Terkadang selepas ibadah tengah malam, beliau
keluar dari rumah mungkin sebagai refreshing dari rasa penat. Lalu beliau
berputar-putar di sekitar pekarangan yang dipadati dengan pohon buah buahan.
Beliau mengumpulkan sawo, jambu dan sebagainya yang jatuh akibat bosok atau
sisa kelelawar. Makanan itu cukup lezat untuk sarapan ternaknya besok pagi.
Tatkala fajar menyingsing beliau berkeliling membangunkan
santri di pondok, disebutnya nama masing-masing santri yang dibangunkannya.
Begitu banyak nama santri yang mampu beliau hafal. Apabila musim dingin telah
tiba, biasanya santri agak sulit bangun pagi. Untuk mengatasinya Kiai Zainuddin
tak pernah kehilangan taktik. Beliau keliling membawa wadah air dan selembar
serbet. Serbet yang sudah dibasahi itu kemudian ditempelkannya atau diteteskan
airnya ke tubuh siapa saja yang belum bangun, tak peduli tamu atau bukan.
Beliau memang memiliki sifat humor sehingga
santri-santri menjadi sangat akrab dengannya.
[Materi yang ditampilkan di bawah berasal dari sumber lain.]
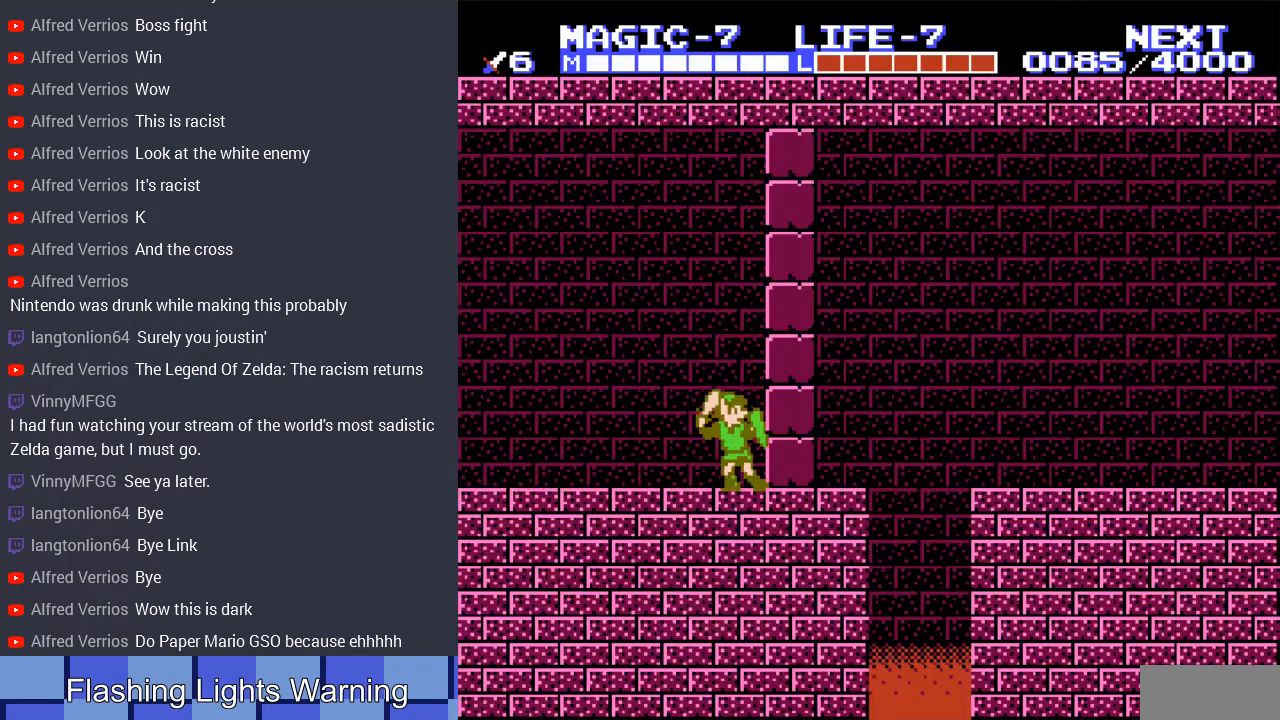
{"buttons": ["B", "DPAD_DOWN", "DPAD_RIGHT"], "events": [[100, "DPAD_RIGHT", "up"], [167, "B", "up"], [233, "DPAD_DOWN", "down"], [400, "B", "down"], [467, "DPAD_RIGHT", "down"]]}
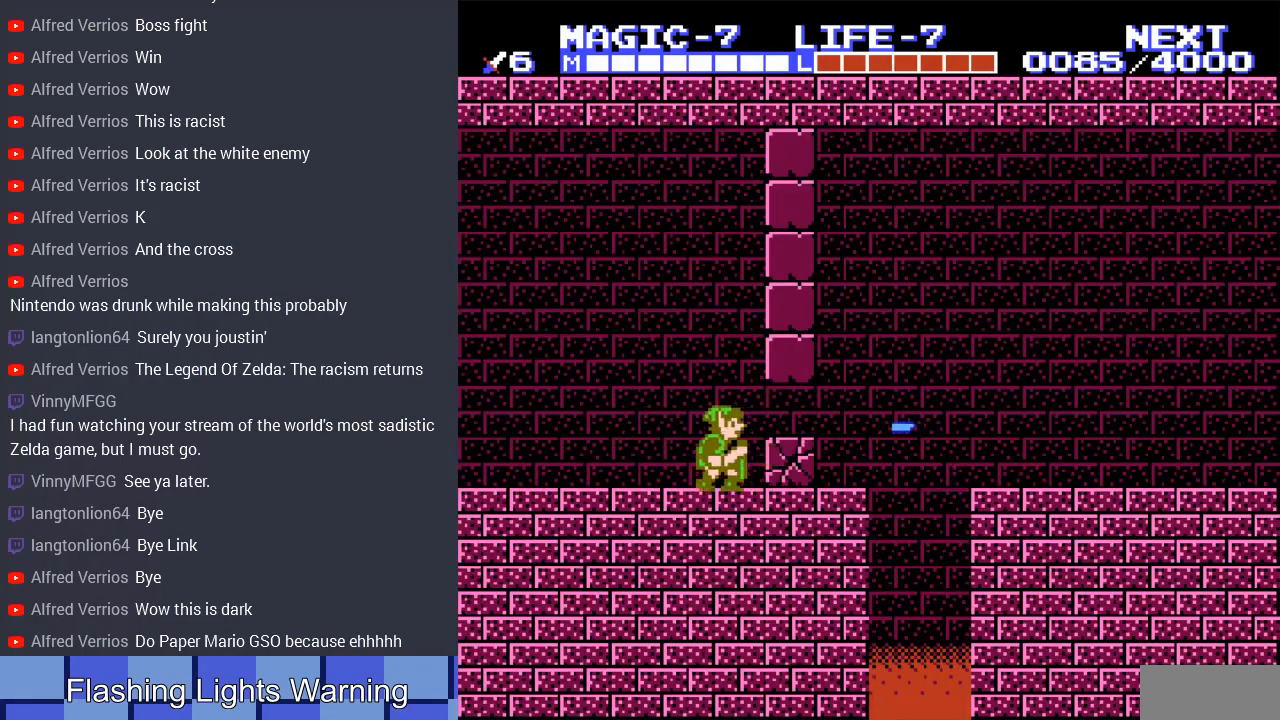
{"buttons": ["DPAD_RIGHT"], "events": [[33, "B", "up"], [33, "DPAD_DOWN", "up"]]}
Santri yang terkejut merasakan
tetesan air sangat dingin itu mulai bergerak bangun, namun lucunya Kiai
Zainuddin dengan sigap segera bersembunyi di balik pintu tak beda dengan
anak-anak yang bermain kucing-kucingan (petak umpet). Apabila si santri
merapikan kembali selimut atau sarungnya karena enggan bangun, dengan sangat
sabar beliau mengulangi tetesan-tetesan berikutnya sampai akhirnya si santri
bangun dengan sendirinya.
Untuk santri-santri yang masih juga membandel,
diteteskannya minyak tanah dari sumbu lampu kaleng bekas yang dipergunakan para
santri zaman listrik belum menyebar itu. Si santri pun bisa marah seketika
sambil berteriak: “Wo nakal! Mbeling nganggo lengo gas” (Wah nakal
sekali! Nakal sampai pakai minyak tanah segala).
Dan si santri hanya bisa tersenyum tersipu malu
ketika tahu pelakunya adalah kiai yang mengajak shalat. Begitu juga ketika
adzan shalat Dzuhur berkumandang Kiai Zainuddin naik ke masjid lebih awal. Dan
dengan penuh kesabaran beliau memanggil-manggil santrinya selama hampir satu
jam. “Ayo sholat Co, ayo sembahyang Co,” seru beliau berulang-ulang.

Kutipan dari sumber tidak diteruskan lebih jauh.